Amelie Mauresmo will be on trial at Wimbledon to secure a long-term job coaching Andy Murray.
Murray broke new ground by handing Wimbledon and Australian Open champion Mauresmo the reins on Sunday, the first male grand slam winner to employ a female coach.
The reigning Wimbledon champion will start the defence of his Queen's Club Aegon Championships crown by facing Paul-Henri Mathieu in the second round on Wednesday.
Murray believes Mauresmo's experiences of winning Wimbledon and handling home-crowd pressure at the French Open will stand him in good stead for his SW19 title defence.
Asked if Mauresmo was on board for the long-haul, Murray told the BBC: "No, it's just for the grass court season, just now.
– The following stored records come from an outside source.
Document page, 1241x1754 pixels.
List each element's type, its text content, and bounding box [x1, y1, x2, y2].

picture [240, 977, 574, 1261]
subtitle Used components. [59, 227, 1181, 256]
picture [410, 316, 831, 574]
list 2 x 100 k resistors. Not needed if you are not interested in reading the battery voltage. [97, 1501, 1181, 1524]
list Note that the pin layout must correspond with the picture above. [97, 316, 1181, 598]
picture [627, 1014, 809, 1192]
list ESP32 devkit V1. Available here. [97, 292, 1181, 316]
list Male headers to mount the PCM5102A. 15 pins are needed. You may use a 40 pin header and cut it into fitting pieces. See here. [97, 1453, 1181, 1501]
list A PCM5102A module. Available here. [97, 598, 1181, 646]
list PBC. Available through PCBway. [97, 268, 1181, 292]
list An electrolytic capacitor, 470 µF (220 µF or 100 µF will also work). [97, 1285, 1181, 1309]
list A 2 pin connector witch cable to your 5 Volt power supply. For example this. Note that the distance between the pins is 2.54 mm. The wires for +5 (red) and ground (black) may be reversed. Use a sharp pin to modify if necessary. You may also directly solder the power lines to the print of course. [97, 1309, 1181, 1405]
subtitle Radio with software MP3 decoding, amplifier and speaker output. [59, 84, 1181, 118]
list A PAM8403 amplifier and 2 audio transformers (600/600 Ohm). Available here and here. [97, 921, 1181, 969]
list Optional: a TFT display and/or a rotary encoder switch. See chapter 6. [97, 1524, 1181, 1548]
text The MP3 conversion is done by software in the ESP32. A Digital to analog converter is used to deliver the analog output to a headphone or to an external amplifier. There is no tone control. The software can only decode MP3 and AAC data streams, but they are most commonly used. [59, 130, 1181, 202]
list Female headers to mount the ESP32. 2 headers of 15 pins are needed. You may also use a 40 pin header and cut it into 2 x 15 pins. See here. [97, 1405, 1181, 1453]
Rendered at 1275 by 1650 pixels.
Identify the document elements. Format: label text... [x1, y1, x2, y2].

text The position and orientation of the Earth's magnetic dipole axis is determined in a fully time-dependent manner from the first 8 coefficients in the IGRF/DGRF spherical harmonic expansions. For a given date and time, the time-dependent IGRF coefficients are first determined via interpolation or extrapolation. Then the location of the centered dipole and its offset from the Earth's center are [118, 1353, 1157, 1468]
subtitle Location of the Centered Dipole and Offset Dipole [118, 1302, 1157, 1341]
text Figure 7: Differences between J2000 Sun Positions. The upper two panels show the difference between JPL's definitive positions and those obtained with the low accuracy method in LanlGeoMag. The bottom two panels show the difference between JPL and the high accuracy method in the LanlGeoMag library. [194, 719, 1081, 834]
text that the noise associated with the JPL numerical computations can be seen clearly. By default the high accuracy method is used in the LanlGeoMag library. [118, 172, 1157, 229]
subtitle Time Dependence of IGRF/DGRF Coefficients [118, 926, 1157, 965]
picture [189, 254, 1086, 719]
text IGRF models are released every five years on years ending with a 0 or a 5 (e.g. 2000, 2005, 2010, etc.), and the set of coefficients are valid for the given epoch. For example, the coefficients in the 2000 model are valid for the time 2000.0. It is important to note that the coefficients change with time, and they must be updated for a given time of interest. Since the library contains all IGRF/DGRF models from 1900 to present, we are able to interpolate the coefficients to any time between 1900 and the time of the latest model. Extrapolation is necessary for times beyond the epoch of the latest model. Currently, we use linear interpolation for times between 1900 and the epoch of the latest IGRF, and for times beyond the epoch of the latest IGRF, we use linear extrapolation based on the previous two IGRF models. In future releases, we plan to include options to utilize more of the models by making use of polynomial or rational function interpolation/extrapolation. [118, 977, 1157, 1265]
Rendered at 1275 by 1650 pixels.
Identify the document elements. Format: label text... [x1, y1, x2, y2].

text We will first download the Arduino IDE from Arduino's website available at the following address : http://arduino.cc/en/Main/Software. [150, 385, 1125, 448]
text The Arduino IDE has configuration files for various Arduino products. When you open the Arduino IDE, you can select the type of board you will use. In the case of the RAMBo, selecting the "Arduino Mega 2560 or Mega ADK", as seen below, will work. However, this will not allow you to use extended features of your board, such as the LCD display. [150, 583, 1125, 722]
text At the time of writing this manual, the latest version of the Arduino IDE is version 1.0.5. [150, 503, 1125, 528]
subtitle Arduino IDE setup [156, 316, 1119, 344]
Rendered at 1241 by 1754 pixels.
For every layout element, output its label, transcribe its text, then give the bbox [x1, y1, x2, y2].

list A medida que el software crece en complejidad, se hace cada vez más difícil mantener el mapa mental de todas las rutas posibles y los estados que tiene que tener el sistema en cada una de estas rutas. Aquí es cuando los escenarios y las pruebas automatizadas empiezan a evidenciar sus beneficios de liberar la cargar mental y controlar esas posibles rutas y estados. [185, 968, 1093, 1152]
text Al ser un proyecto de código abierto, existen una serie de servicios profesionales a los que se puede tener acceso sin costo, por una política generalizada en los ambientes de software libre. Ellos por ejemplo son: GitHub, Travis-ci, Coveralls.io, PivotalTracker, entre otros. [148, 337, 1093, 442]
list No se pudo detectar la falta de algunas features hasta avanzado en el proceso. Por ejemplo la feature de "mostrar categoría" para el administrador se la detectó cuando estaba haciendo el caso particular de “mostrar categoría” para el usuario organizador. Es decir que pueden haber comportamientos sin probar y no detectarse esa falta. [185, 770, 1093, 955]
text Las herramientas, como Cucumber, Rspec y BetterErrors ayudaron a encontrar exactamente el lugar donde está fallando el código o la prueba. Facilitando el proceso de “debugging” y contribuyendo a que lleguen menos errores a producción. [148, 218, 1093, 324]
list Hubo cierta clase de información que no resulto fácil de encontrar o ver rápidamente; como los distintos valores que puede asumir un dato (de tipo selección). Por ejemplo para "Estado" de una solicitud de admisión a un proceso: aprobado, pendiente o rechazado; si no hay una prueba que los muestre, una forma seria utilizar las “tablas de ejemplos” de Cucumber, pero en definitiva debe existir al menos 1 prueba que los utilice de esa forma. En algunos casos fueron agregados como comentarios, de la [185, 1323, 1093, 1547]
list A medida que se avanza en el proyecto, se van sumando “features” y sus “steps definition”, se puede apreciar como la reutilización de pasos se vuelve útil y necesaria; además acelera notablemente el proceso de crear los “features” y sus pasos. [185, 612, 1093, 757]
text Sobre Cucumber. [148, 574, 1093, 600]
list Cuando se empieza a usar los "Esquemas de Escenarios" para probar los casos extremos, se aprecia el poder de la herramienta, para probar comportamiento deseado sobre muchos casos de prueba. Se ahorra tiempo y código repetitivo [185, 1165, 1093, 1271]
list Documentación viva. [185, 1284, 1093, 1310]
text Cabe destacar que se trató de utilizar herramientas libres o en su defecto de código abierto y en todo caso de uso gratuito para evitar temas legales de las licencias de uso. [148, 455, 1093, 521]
"I think with any sort of coaching appointment there's always a period where you need to try.
"With Ivan (Lendl), for example, it just happened it was in the off-season so I had time to talk to him.
"I had time to go on court and spend a bit of time on court with him and see, but I felt like I needed some extra advice over this period.
"It seemed a good time to try it, and I think I'll get an even better idea than just trying in the off-season, because obviously it's quite a high-pressure situation in the next few weeks.
"I can get a good idea if it will work long-term or not.
"She obviously knows what it's like to play a home slam.
"She played the French Open a lot of times.
"I think she was quite open and struggled a bit with the pressure.
"That can also help; someone that's been through those experiences themselves maybe would have handled things differently.
"It's good to have someone to talk to about those things and those feelings, and she's won Wimbledon before herself and it will be interesting."
Murray said the guiding influence of mother Judy on his career means Mauresmo's appointment is hardly a departure for the 27-year-old.
Suggesting that he no longer needed relentless training every day, Murray said: "I have always had a strong female influence on my career.
"I found my mum especially, she listened extremely well.
"That was something I felt right now I needed.
"I have started to listen to my body a lot more, because over the years you start to pick up some things.
"I think it's important that the people you work with respect and understand, and listen to how you're feeling as well, because you can't just be pushed extremely hard every single day.
"I need to pick my moments during the year where I really go for it in training."
Revealing several fellow professionals asked him if Mauresmo's appointment was a joke, Murray said he did not quite understand the fuss.
"It didn't feel like a strange thing to do, because I grew up with a female coach," said Murray.
"A couple of people have come up to me and asked, because they didn't know if it was true, didn't know if it was a joke or if it was serious, and I told them it was.
"From other players' point of view, I don't care if they think it's a good or bad appointment.
"It's whether it works well for me and my team, and hopefully it will be a good move for my career."